Editing with multiple time signatures / tempos

Hi all, I recently started work on a project where I sat down with the guitar and just tracked a bunch of riffs and accompanying (midi) drum grooves onto the timeline to arrange and expand on later, most of which have different time signatures and tempos. When I came back to it today, it occurred to me that I’m actually not sure how to go about arranging these slabs in Ardour, given how the tempo and time signature markers behave.

In an ideal world, I’d just be able to cut/copy and paste entire vertical slices of the timeline, inclusive of tempo and meter - literally lift a bunch of bars and move them somewhere else, but obviously that’s not really a thing in Ardour. I’ve also tried to use the “insert time” function to extend a given tempo/meter section (to record another variation of a part for example), but it seems to ignore the existing tempo and meter markers even with the option to move them selected, resulting in all my downstream regions’ start and end points getting messed up.

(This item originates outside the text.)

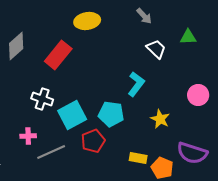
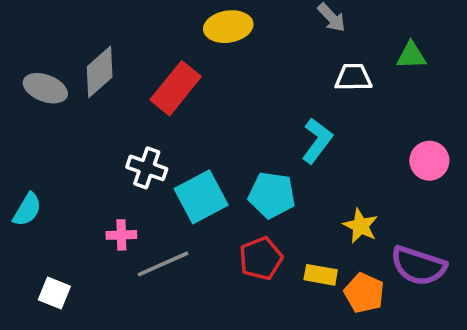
white trapezoid: (156, 49) -> (353, 77), turned -45
yellow star: (160, 119) -> (361, 226), moved
red pentagon: (93, 141) -> (261, 259), moved

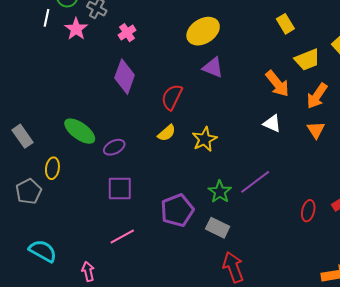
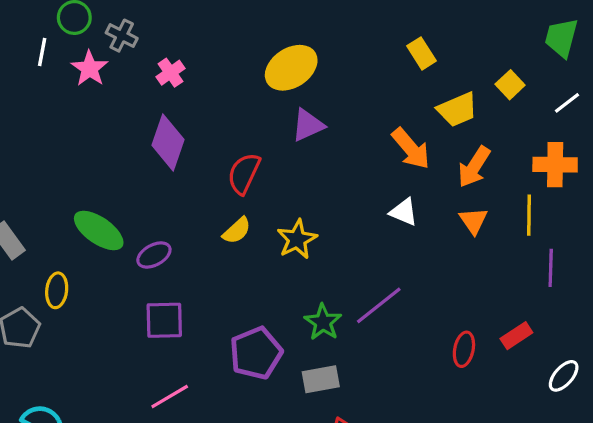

Is anyone else doing this sort of work, and if so what’s your workflow for it? Or is Ardour simply the wrong tool for the job here?

Hi Raynor!

A tremendous amount of work has been undertaken in the last 2-3 years to accommodate your desire.

This basic idea (cutting a length of time on the timeline and taking the tempo-changes with it) requires a lot of infrastructure that didn’t exist a few years ago, but it does now.

In the Ardour code, we call this technology “NuTempo” and it is still in fast development. NuTempo has many facets, but one benefit is that you can add a BBT marker which defines a point like “this is the downbeat of measure 7 which is at 110.5 bpm” and you can insert that (along with your track paste), and prior insertions or changes to the tempo map won’t propagate past that point … this being a critical feature that is quite hard to get right. I’m not aware of any other DAW that does this exactly like we can.

The end result of all this should be:
a) You can cut and copy and insert a time-range which includes all your tracks
b) … probably with some helpful gui features, usually called “4-point editing”
c) …and the inserted range should sound “exactly” like it did from the source, including its tempo changes and automations
d) …and any music-time events (i.e. quantized events) should not be turned into ‘linear’ sample- or second- based time, but instead remain musically defined.
e) …and of course other markers and metadata (like Cue markers and Location markers) should come along for the ride.

It’s still early days, but the first step is to make something possible and then we can follow-up with the implementation details.